State how many lines below hold the word "može". Give that number and no other text.

Record extracts section start

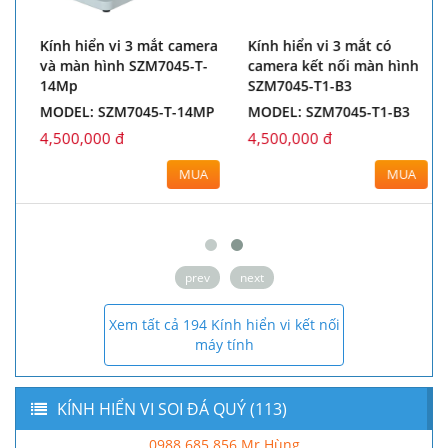
Kính hiển vi 3 mắt camera
Kính hiển vi 3 mắt có
và màn hình SZM7045-T-
camera kết nối màn hình
14Mp
SZM7045-T1-B3
MODEL: SZM7045-T-14MP
MODEL: SZM7045-T1-B3
4,500,000 đ
4,500,000 đ
MUA
MUA
prev
next
Xem tất cả 194 Kính hiển vi kết nối
máy tính
KÍNH HIỂN VI SOI ĐÁ QUÝ (113)
0988.685.856 Mr.Hùng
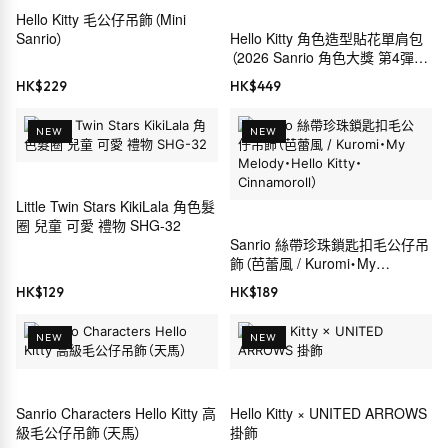
Hello Kitty 毛公仔吊飾（Mini
Sanrio）
Hello Kitty 角色造型貼花單肩包
（2026 Sanrio 角色大獎 第4彈
Sanrio 穿搭系列）
HK$
229
HK$
449
NEW
NEW
Little Twin Stars KikiLala 角色髮
圈 兒童 可愛 禮物 SHG-32
Sanrio 絲帶珍珠鎖匙扣毛公仔吊
飾（芭蕾風 / Kuromi・My
Melody・Hello Kitty・
HK$
129
HK$
189
Cinnamoroll）
NEW
NEW
Sanrio Characters Hello Kitty 高
Hello Kitty × UNITED ARROWS
級毛公仔吊飾（天馬）
掛飾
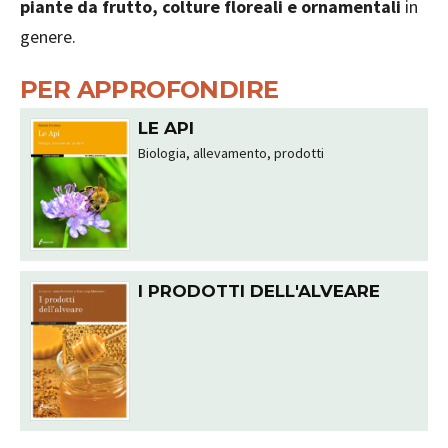
piante da frutto, colture floreali e ornamentali
in
genere.
PER APPROFONDIRE
LE API
Biologia, allevamento, prodotti
I PRODOTTI DELL'ALVEARE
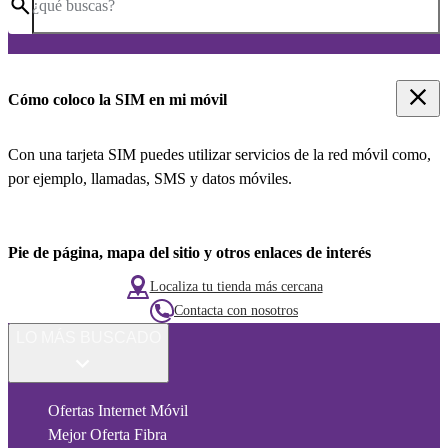
¿qué buscas?
Cómo coloco la SIM en mi móvil
Con una tarjeta SIM puedes utilizar servicios de la red móvil como,
por ejemplo, llamadas, SMS y datos móviles.
Pie de página, mapa del sitio y otros enlaces de interés
Localiza tu tienda más cercana
Contacta con nosotros
LO MÁS BUSCADO
Ofertas Internet Móvil
Mejor Oferta Fibra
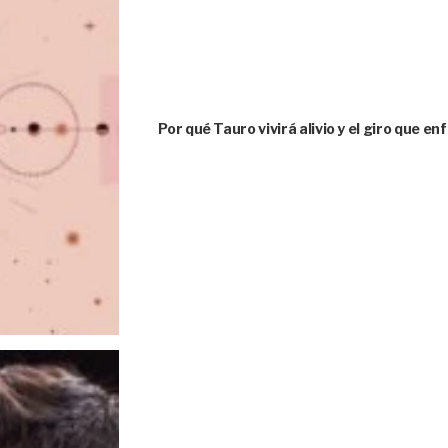
Por qué Tauro vivirá alivio y el giro que e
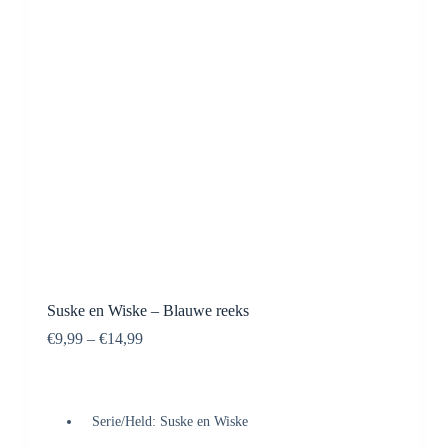
Suske en Wiske – Blauwe reeks
€
9,99
–
€
14,99
Serie/Held: Suske en Wiske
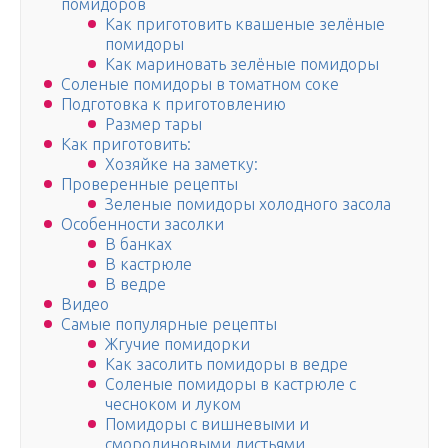
помидоров
Как приготовить квашеные зелёные
помидоры
Как мариновать зелёные помидоры
Соленые помидоры в томатном соке
Подготовка к приготовлению
Размер тары
Как приготовить:
Хозяйке на заметку:
Проверенные рецепты
Зеленые помидоры холодного засола
Особенности засолки
В банках
В кастрюле
В ведре
Видео
Самые популярные рецепты
Жгучие помидорки
Как засолить помидоры в ведре
Соленые помидоры в кастрюле с
чесноком и луком
Помидоры с вишневыми и
смородиновыми листьями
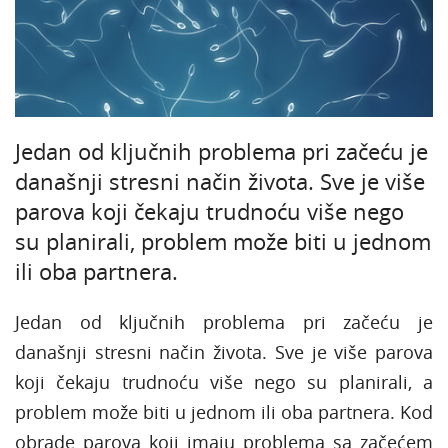
Jedan od ključnih problema pri začeću je
današnji stresni način života. Sve je više
parova koji čekaju trudnoću više nego
su planirali, problem može biti u jednom
ili oba partnera.
Jedan od ključnih problema pri začeću je
današnji stresni način života. Sve je više parova
koji čekaju trudnoću više nego su planirali, a
problem može biti u jednom ili oba partnera. Kod
obrade parova koji imaju problema sa začećem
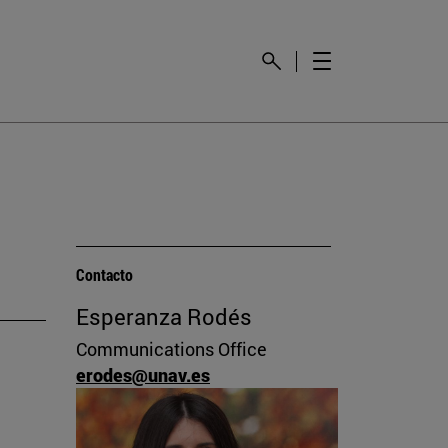
Contacto
Esperanza Rodés
Communications Office
erodes@unav.es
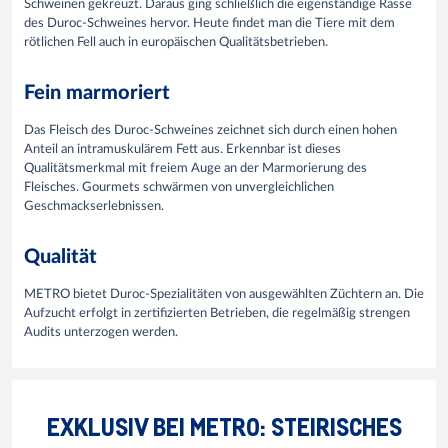
Schweinen gekreuzt. Daraus ging schließlich die eigenständige Rasse
des Duroc-Schweines hervor. Heute findet man die Tiere mit dem
rötlichen Fell auch in europäischen Qualitätsbetrieben.
Fein marmoriert
Das Fleisch des Duroc-Schweines zeichnet sich durch einen hohen
Anteil an intramuskulärem Fett aus. Erkennbar ist dieses
Qualitätsmerkmal mit freiem Auge an der Marmorierung des
Fleisches. Gourmets schwärmen von unvergleichlichen
Geschmackserlebnissen.
Qualität
METRO bietet Duroc-Spezialitäten von ausgewählten Züchtern an. Die
Aufzucht erfolgt in zertifizierten Betrieben, die regelmäßig strengen
Audits unterzogen werden.
EXKLUSIV BEI METRO: STEIRISCHES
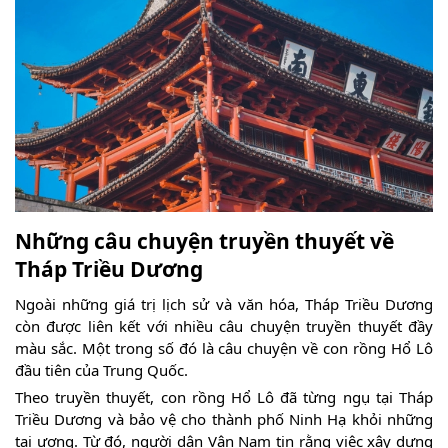
Những câu chuyện truyền thuyết về
Tháp Triều Dương
Ngoài những giá trị lịch sử và văn hóa, Tháp Triều Dương
còn được liên kết với nhiều câu chuyện truyền thuyết đầy
màu sắc. Một trong số đó là câu chuyện về con rồng Hổ Lô
đầu tiên của Trung Quốc.
Theo truyền thuyết, con rồng Hổ Lô đã từng ngụ tại Tháp
Triều Dương và bảo vệ cho thành phố Ninh Hạ khỏi những
tai ương. Từ đó, người dân Vân Nam tin rằng việc xây dựng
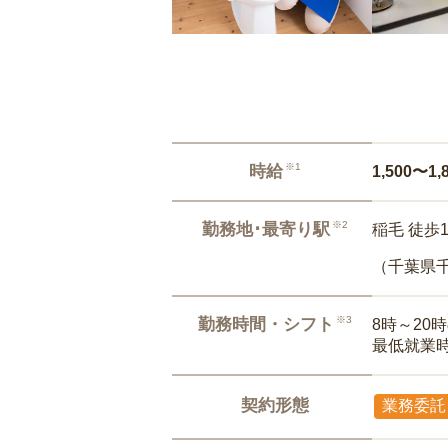
※1
時給
1,500〜1,
※2
勤務地･最寄り駅
稲毛 徒歩
（千葉県
※3
勤務時間・シフト
8時～20
最低就業
契約形態
業務委託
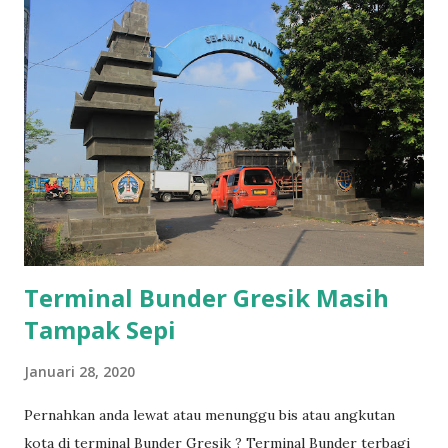
dan berada di pesisir pantai maka dalam penyebaran agama
Islam Desa Kemangi merupakan desa dengan penyebaran
agama Islam yang tertua diwilayah Kecamatan Bungah,
bahkan masjid yang dibangun merupakan masjid tertua di
Bungah setelah Masjid Jami’ Kyai Gede Bungah. WISATA
TWIN LAKE Sejak 14 Oktober 2019 Desa Kemangi memiliki
tempat wisata yang unik, telaga desa yang sudah ada sejak
dulu dimanfaatkan sebagai lokasi wisata. Karena memiliki
dua telaga besar dan mirip maka ...
Terminal Bunder Gresik Masih
Tampak Sepi
Januari 28, 2020
Pernahkan anda lewat atau menunggu bis atau angkutan
kota di terminal Bunder Gresik ? Terminal Bunder terbagi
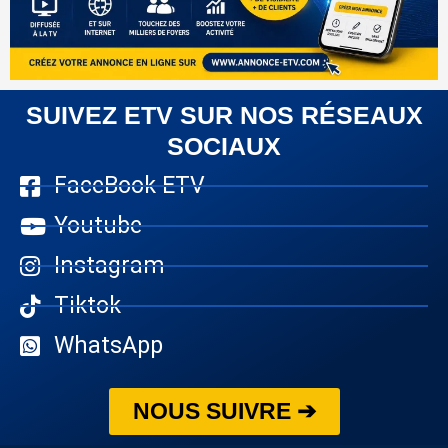
SUIVEZ ETV SUR NOS RÉSEAUX
SOCIAUX
FaceBook ETV
Youtube
Instagram
Tiktok
WhatsApp
NOUS SUIVRE ➔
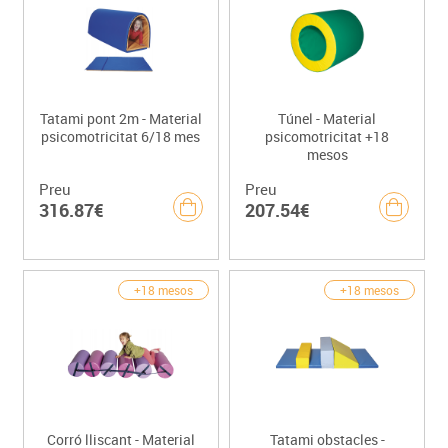
Tatami pont 2m - Material
Túnel - Material
psicomotricitat 6/18 mes
psicomotricitat +18
mesos
Preu
Preu
316.87€
207.54€
+18 mesos
+18 mesos
Corró lliscant - Material
Tatami obstacles -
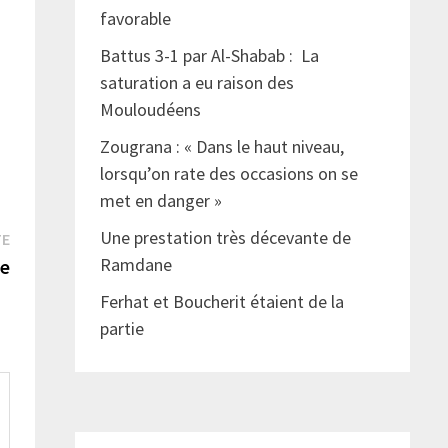
favorable
Battus 3-1 par Al-Shabab : La
saturation a eu raison des
Mouloudéens
Zougrana : « Dans le haut niveau,
lorsqu’on rate des occasions on se
met en danger »
Publication
Une prestation très décevante de
TE
suivante :
Ramdane
le
Ferhat et Boucherit étaient de la
partie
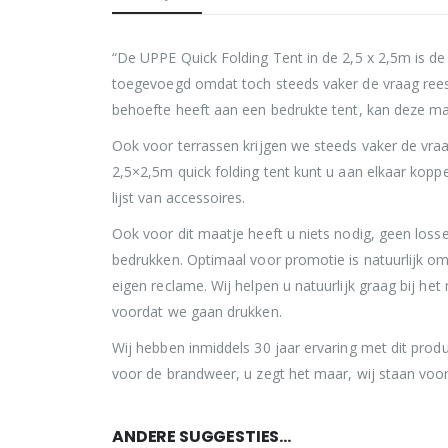
“De UPPE Quick Folding Tent in de 2,5 x 2,5m is de
toegevoegd omdat toch steeds vaker de vraag rees o
behoefte heeft aan een bedrukte tent, kan deze maa
Ook voor terrassen krijgen we steeds vaker de vra
2,5×2,5m quick folding tent kunt u aan elkaar kopp
lijst van accessoires.
Ook voor dit maatje heeft u niets nodig, geen loss
bedrukken. Optimaal voor promotie is natuurlijk om
eigen reclame. Wij helpen u natuurlijk graag bij h
voordat we gaan drukken.
Wij hebben inmiddels 30 jaar ervaring met dit prod
voor de brandweer, u zegt het maar, wij staan voor 
ANDERE SUGGESTIES…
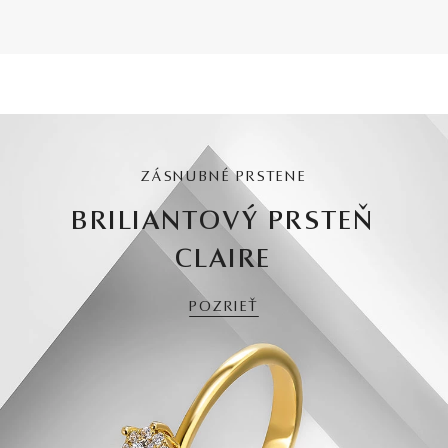
ZÁSNUBNÉ PRSTENE
BRILIANTOVÝ PRSTEŇ
CLAIRE
POZRIEŤ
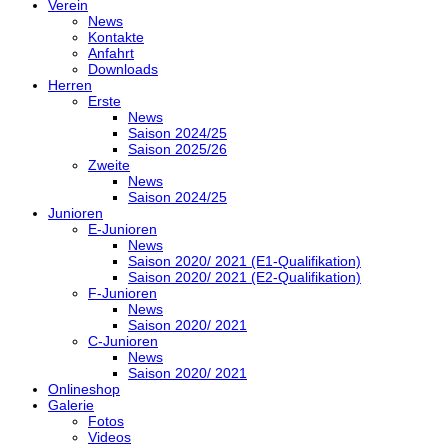
Verein
News
Kontakte
Anfahrt
Downloads
Herren
Erste
News
Saison 2024/25
Saison 2025/26
Zweite
News
Saison 2024/25
Junioren
E-Junioren
News
Saison 2020/ 2021 (E1-Qualifikation)
Saison 2020/ 2021 (E2-Qualifikation)
F-Junioren
News
Saison 2020/ 2021
C-Junioren
News
Saison 2020/ 2021
Onlineshop
Galerie
Fotos
Videos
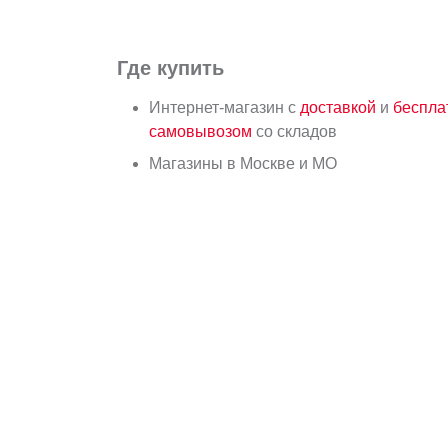
Где купить
Интернет-магазин с
доставкой
и
беспл
самовывозом
со складов
Магазины в Москве и МО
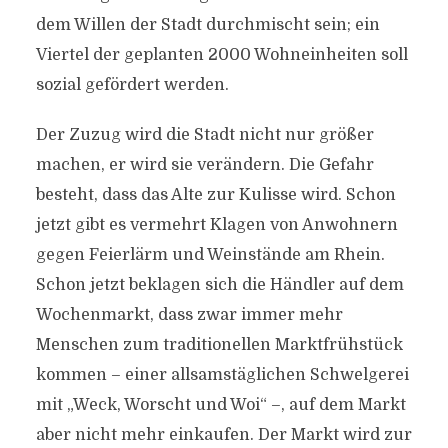
dem Willen der Stadt durchmischt sein; ein
Viertel der geplanten 2000 Wohneinheiten soll
sozial gefördert werden.
Der Zuzug wird die Stadt nicht nur größer
machen, er wird sie verändern. Die Gefahr
besteht, dass das Alte zur Kulisse wird. Schon
jetzt gibt es vermehrt Klagen von Anwohnern
gegen Feierlärm und Weinstände am Rhein.
Schon jetzt beklagen sich die Händler auf dem
Wochenmarkt, dass zwar immer mehr
Menschen zum traditionellen Marktfrühstück
kommen – einer allsamstäglichen Schwelgerei
mit „Weck, Worscht und Woi“ –, auf dem Markt
aber nicht mehr einkaufen. Der Markt wird zur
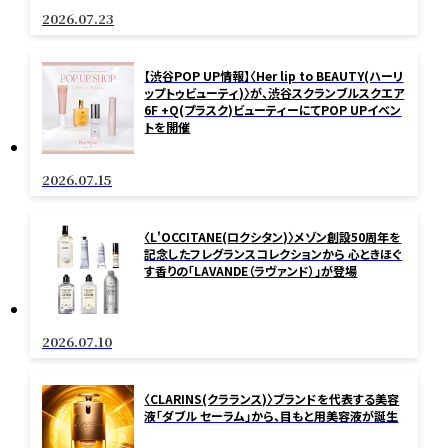
2026.07.23
【渋谷POP UP情報】〈Her lip to BEAUTY(ハーリ
ップトゥビューティ)〉が、渋谷スクランブルスクエア
6F +Q(プラスク)ビューティーにてPOP UPイベン
トを開催
2026.07.15
〈L'OCCITANE(ロクシタン)〉メゾン創設50周年を
記念したフレグランスコレクションから 心ときほぐ
す香りの「LAVANDE（ラヴァンド）」が登場
2026.07.10
〈CLARINS(クラランス)〉ブランドを代表する美容
液「ダブル セーラム」から、目もと用美容液が誕生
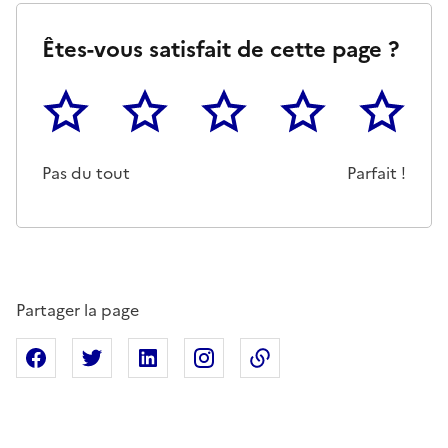
Êtes-vous satisfait de cette page ?
1
2
3
4
5
Cette page ne pas m'a pas du tout été utile
Un peu
Cette page m'a été moyennemen
Cette page m'a été trè
Cette page 
Pas du tout
Parfait !
Partager la page
Partager sur Facebook
Partager sur X
Partager sur Linkedin
Partager sur Instagram
Copier dans le presse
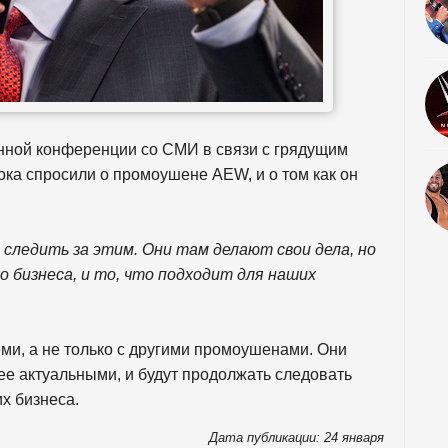
нной конференции со СМИ в связи с грядущим
рока спросили о промоушене AEW, и о том как он
 следить за этим. Они там делают свои дела, но
 бизнеса, и то, что подходит для наших
ми, а не только с другими промоушенами. Они
лее актуальными, и будут продолжать следовать
их бизнеса.
Дата публикации: 24 января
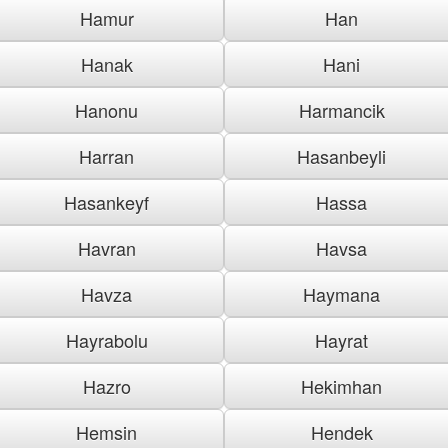
Hamur
Han
Hanak
Hani
Hanonu
Harmancik
Harran
Hasanbeyli
Hasankeyf
Hassa
Havran
Havsa
Havza
Haymana
Hayrabolu
Hayrat
Hazro
Hekimhan
Hemsin
Hendek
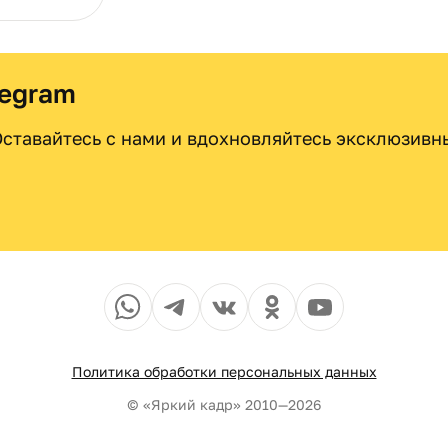
legram
 Оставайтесь с нами и вдохновляйтесь эксклюзив
Политика обработки персональных данных
© «Яркий кадр» 2010—2026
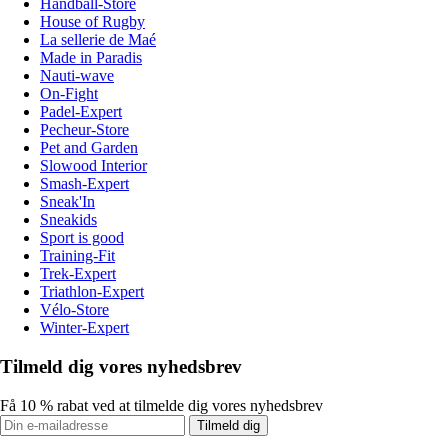
Handball-Store
House of Rugby
La sellerie de Maé
Made in Paradis
Nauti-wave
On-Fight
Padel-Expert
Pecheur-Store
Pet and Garden
Slowood Interior
Smash-Expert
Sneak'In
Sneakids
Sport is good
Training-Fit
Trek-Expert
Triathlon-Expert
Vélo-Store
Winter-Expert
Tilmeld dig vores nyhedsbrev
Få 10 % rabat ved at tilmelde dig vores nyhedsbrev
Tilmeld dig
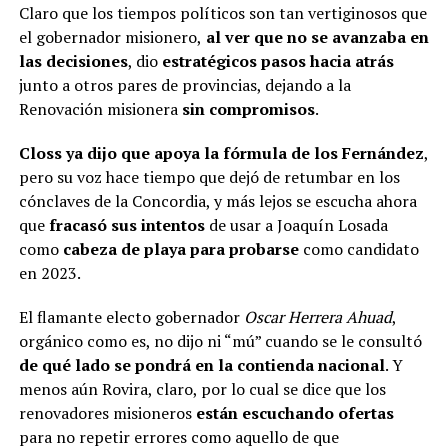
Claro que los tiempos políticos son tan vertiginosos que
el gobernador misionero,
al ver que no se avanzaba en
las decisiones
, dio
estratégicos pasos hacia atrás
junto a otros pares de provincias, dejando a la
Renovación misionera
sin compromisos
.
Closs ya dijo que apoya la fórmula de los Fernández
,
pero su voz hace tiempo que dejó de retumbar en los
cónclaves de la Concordia, y más lejos se escucha ahora
que
fracasó sus intentos
de usar a Joaquín Losada
como
cabeza de playa para probarse
como candidato
en 2023.
El flamante electo gobernador
Oscar Herrera Ahuad
,
orgánico como es, no dijo ni “mú” cuando se le consultó
de qué lado se pondrá en la contienda nacional
. Y
menos aún Rovira, claro, por lo cual se dice que los
renovadores misioneros
están escuchando ofertas
para no repetir errores como aquello de que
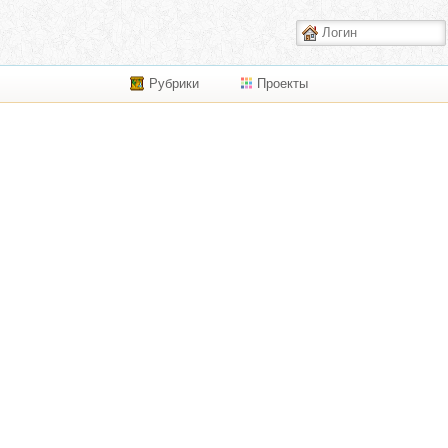
Рубрики
Проекты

Record extracts section end

- Result for this exercise:
2